Given information:
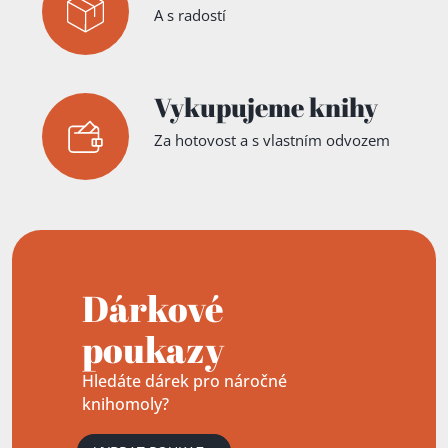
A s radostí
Vykupujeme knihy
Za hotovost a s vlastním odvozem
Dárkové
poukazy
Hledáte dárek pro náročné
knihomoly?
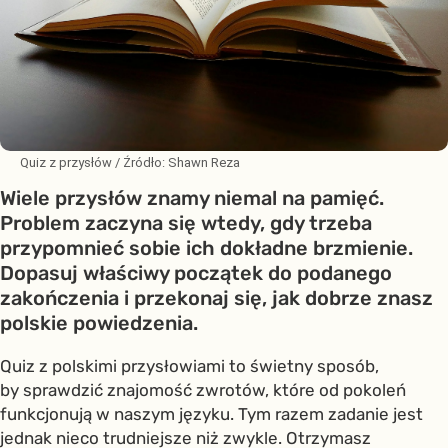
Quiz z przysłów
/ Źródło:
Shawn Reza
Wiele przysłów znamy niemal na pamięć.
Problem zaczyna się wtedy, gdy trzeba
przypomnieć sobie ich dokładne brzmienie.
Dopasuj właściwy początek do podanego
zakończenia i przekonaj się, jak dobrze znasz
polskie powiedzenia.
Quiz z polskimi przysłowiami to świetny sposób,
by sprawdzić znajomość zwrotów, które od pokoleń
funkcjonują w naszym języku. Tym razem zadanie jest
jednak nieco trudniejsze niż zwykle. Otrzymasz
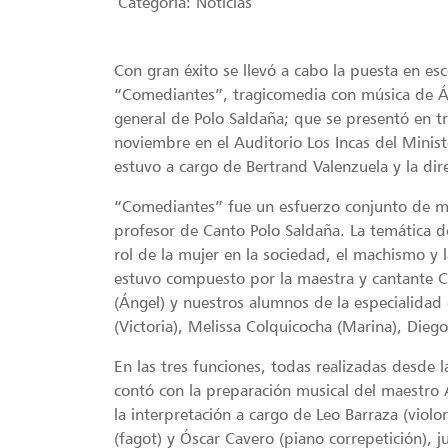
Categoria:
Noticias
Con gran éxito se llevó a cabo la puesta en es
“Comediantes”, tragicomedia con música de Ál
general de Polo Saldaña; que se presentó en tr
noviembre en el Auditorio Los Incas del Minist
estuvo a cargo de Bertrand Valenzuela y la di
“Comediantes” fue un esfuerzo conjunto de m
profesor de Canto Polo Saldaña. La temática 
rol de la mujer en la sociedad, el machismo y la
estuvo compuesto por la maestra y cantante Ca
(Ángel) y nuestros alumnos de la especialidad
(Victoria), Melissa Colquicocha (Marina), Dieg
En las tres funciones, todas realizadas desde
contó con la preparación musical del maestro Á
la interpretación a cargo de Leo Barraza (viol
(fagot) y Óscar Cavero (piano correpetición), j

Work instruction: Leave the pictures out and return the rest of the material exactly.

Answer for the task:
A s radostí
Vykupujeme knihy
Za hotovost a s vlastním odvozem
Dárkové
poukazy
Hledáte dárek pro náročné
knihomoly?
Quiz z przysłów
/ Źródło:
Shawn Reza
Wiele przysłów znamy niemal na pamięć.
Problem zaczyna się wtedy, gdy trzeba
przypomnieć sobie ich dokładne brzmienie.
Dopasuj właściwy początek do podanego
zakończenia i przekonaj się, jak dobrze znasz
polskie powiedzenia.
Quiz z polskimi przysłowiami to świetny sposób,
by sprawdzić znajomość zwrotów, które od pokoleń
funkcjonują w naszym języku. Tym razem zadanie jest
jednak nieco trudniejsze niż zwykle. Otrzymasz
Categoria:
Noticias
Con gran éxito se llevó a cabo la puesta en es
“Comediantes”, tragicomedia con música de Ál
general de Polo Saldaña; que se presentó en tr
noviembre en el Auditorio Los Incas del Minist
estuvo a cargo de Bertrand Valenzuela y la di
“Comediantes” fue un esfuerzo conjunto de m
profesor de Canto Polo Saldaña. La temática 
rol de la mujer en la sociedad, el machismo y la
estuvo compuesto por la maestra y cantante Ca
(Ángel) y nuestros alumnos de la especialidad
(Victoria), Melissa Colquicocha (Marina), Dieg
En las tres funciones, todas realizadas desde
contó con la preparación musical del maestro Á
la interpretación a cargo de Leo Barraza (viol
(fagot) y Óscar Cavero (piano correpetición), j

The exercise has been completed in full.